The final value used for the model was k = 9.
knn_predictions <- predict(knn_model, newdata = classification_test)
knn_metrics <- confusionMatrix(knn_predictions, classification_test$converted)
print("KNN Confusion Matrix:")
[1] "KNN Confusion Matrix:"
print(knn_metrics)
Confusion Matrix and Statistics
Reference
Prediction 0 1
0 484 15
1 0 0
Accuracy : 0.9699
95% CI : (0.9509, 0.9831)
No Information Rate : 0.9699
P-Value [Acc > NIR] : 0.5680975
Kappa : 0
Mcnemar's Test P-Value : 0.0003006
Sensitivity : 1.0000
Specificity : 0.0000
Pos Pred Value : 0.9699
Neg Pred Value : NaN
Prevalence : 0.9699
Detection Rate : 0.9699
Detection Prevalence : 1.0000
Balanced Accuracy : 0.5000
'Positive' Class : 0
clustering_df <- df %>%
select(age, income, marketing_spend, impressions, clicks, sales_amount) %>%
na.omit() # K-Means cannot handle missing values
scaled_clustering_df <- scale(clustering_df)
print("\n--- SECTION 5: Unsupervised Learning (Clustering) ---")
[1] "\n--- SECTION 5: Unsupervised Learning (Clustering) ---"
print("Data prepared and scaled for clustering.")
[1] "Data prepared and scaled for clustering."
wss <- (nrow(scaled_clustering_df)-1)*sum(apply(scaled_clustering_df,2,var))
for (i in 2:10) wss[i] <- sum(kmeans(scaled_clustering_df, centers=i)$withinss)

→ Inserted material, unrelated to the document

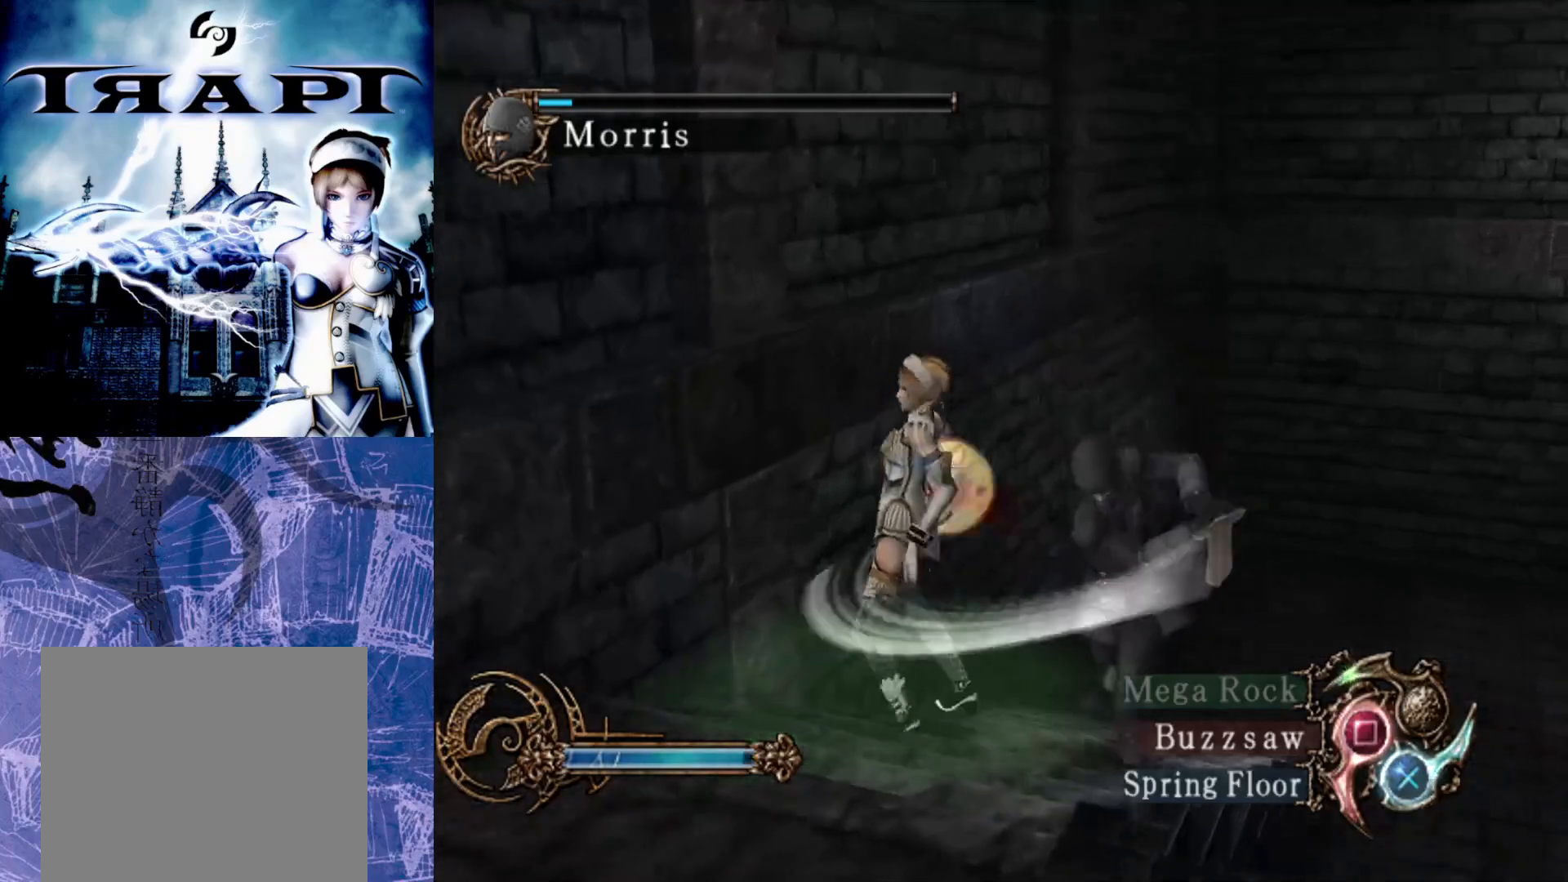
{"buttons": [], "left_stick": "down", "right_stick": "center", "events": [[117, "left_stick", "down-left"], [483, "left_stick", "down"]]}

plot(1:10, wss, type="b", xlab="Number of Clusters",
ylab="Within groups sum of squares",
main="Elbow Method for K-Means Clustering")
k_clusters <- 3
set.seed(123)
kmeans_result <- kmeans(scaled_clustering_df, centers = k_clusters, nstart = 25)
df_clustered <- df %>%
filter(!is.na(income) & !is.na(age) & !is.na(clicks)) # Filter to match clustering_df
df_clustered$cluster <- as.factor(kmeans_result$cluster)
print(paste("K-Means Clustering performed with K =", k_clusters))
[1] "K-Means Clustering performed with K = 3"
print("Cluster sizes:")
[1] "Cluster sizes:"
print(table(df_clustered$cluster))
1 2 3
1261 69 1170
print("\nMean values of features per cluster:")
[1] "\nMean values of features per cluster:"
print(df_clustered %>%
group_by(cluster) %>%
summarise(across(c(age, income, marketing_spend, impressions, clicks, sales_amount), mean)))
# A tibble: 3 × 7
cluster age income marketing_spend impressions clicks sales_amount
<fct> <dbl> <dbl> <dbl> <dbl> <dbl> <dbl>
1 1 44.0 50193. 99.4 2519. 366. 0.278
2 2 42.1 51305. 99.0 2948. 249. 257.
3 3 43.3 49312. 102. 3039. 130. 0.502
table() or prop.table()print("\nGender distribution per cluster:")
[1] "\nGender distribution per cluster:"
print(prop.table(table(df_clustered$cluster, df_clustered$gender), margin = 1))
Female Male Other
1 0.47581285 0.48374306 0.04044409
2 0.47826087 0.52173913 0.00000000
3 0.47521368 0.48034188 0.04444444
print("\nCampaign Type distribution per cluster:")
[1] "\nCampaign Type distribution per cluster:"
print(prop.table(table(df_clustered$cluster, df_clustered$campaign_type), margin = 1))
Email Print Ad Social Media TV Ad
1 0.4147502 0.1562252 0.2862807 0.1427439
2 0.4202899 0.1739130 0.2898551 0.1159420
3 0.4000000 0.1572650 0.2965812 0.1461538
print("\nSales and Marketing R Script (Predictive Modeling and Unsupervised Learning) completed.")
[1] "\nSales and Marketing R Script (Predictive Modeling and Unsupervised Learning) completed."